In Beauty, the global positioning is handled best by Fischerspooner’s accompanying score: a woman disjointedly relating a silly conversation with a lecher on a beach. In BLOOM (2006), taffy-pull bodies render “the thing with feathers”: Dickinson by way of Wainwright by way of the exuberant, yearning Young People’s Chorus of New York City. The same spongey filigree fills the “Candy Says” section of This is the Story. Petronio can make a dance stage as much fun as a video game, with bodies popping and squiggling across the backdrop, small bunches of dancers overlapping one another unpredictably and animating every sector of the space. However, choreography can be an ongoing quest for the best language to address the fresh hell of each moment. If this is what primarily interests you as a dance viewer, you might find Petronio’s vocabulary somewhat limited if attractive.

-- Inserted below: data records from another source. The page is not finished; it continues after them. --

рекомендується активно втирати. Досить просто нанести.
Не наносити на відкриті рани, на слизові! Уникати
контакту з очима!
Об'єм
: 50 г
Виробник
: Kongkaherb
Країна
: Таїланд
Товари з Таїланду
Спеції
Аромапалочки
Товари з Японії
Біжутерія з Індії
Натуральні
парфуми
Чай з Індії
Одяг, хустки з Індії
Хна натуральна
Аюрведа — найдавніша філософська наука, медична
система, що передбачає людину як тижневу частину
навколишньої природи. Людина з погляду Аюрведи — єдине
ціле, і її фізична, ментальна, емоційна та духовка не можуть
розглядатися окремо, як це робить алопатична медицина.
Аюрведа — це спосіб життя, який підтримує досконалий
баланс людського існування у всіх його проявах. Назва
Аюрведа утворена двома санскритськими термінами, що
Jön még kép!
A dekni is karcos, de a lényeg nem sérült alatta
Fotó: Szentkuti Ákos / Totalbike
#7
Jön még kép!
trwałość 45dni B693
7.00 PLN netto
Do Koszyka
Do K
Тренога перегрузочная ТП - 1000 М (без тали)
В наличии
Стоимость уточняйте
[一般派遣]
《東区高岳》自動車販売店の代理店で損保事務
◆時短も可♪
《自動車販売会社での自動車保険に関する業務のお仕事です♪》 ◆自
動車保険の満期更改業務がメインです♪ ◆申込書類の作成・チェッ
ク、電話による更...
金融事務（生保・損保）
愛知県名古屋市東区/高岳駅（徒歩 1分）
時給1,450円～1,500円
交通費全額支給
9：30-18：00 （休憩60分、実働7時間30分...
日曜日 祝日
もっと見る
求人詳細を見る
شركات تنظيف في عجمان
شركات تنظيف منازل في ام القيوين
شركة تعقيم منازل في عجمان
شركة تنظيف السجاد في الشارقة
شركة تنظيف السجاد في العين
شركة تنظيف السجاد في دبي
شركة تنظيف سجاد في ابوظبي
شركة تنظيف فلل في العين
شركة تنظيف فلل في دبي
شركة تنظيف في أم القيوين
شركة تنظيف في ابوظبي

Still, Petronio can be irresistible, drawing us into an emotive celebration of all that he holds dear. In This is the Story—a suite partly set to the rich, vulnerable croon of Antony Hegarty, transgender lead singer of Antony and the Johnsons—he pays tribute to the idea and image of Woman. Throwing caution to the winds, the “Bird Gerhl” trio—featuring Mandy Kirschner, Amanda Wells, and Tirabassi—starts the dance off at an emotional peak. Just as you wonder where he could possibly take this climax, Petronio delivers the wonderful Fearon in “For Today I am a Boy” with a loose, man’s suit jacket moulting off her shoulders to reveal the emerging feminine being. On seeing Fearon’s performance for the second time—after last season’s preview—I realized that her skimpy inner clothing was a dancer’s leotard. It moved me to contemplate the tenacity and courage of artists in our society—dancers, in particular.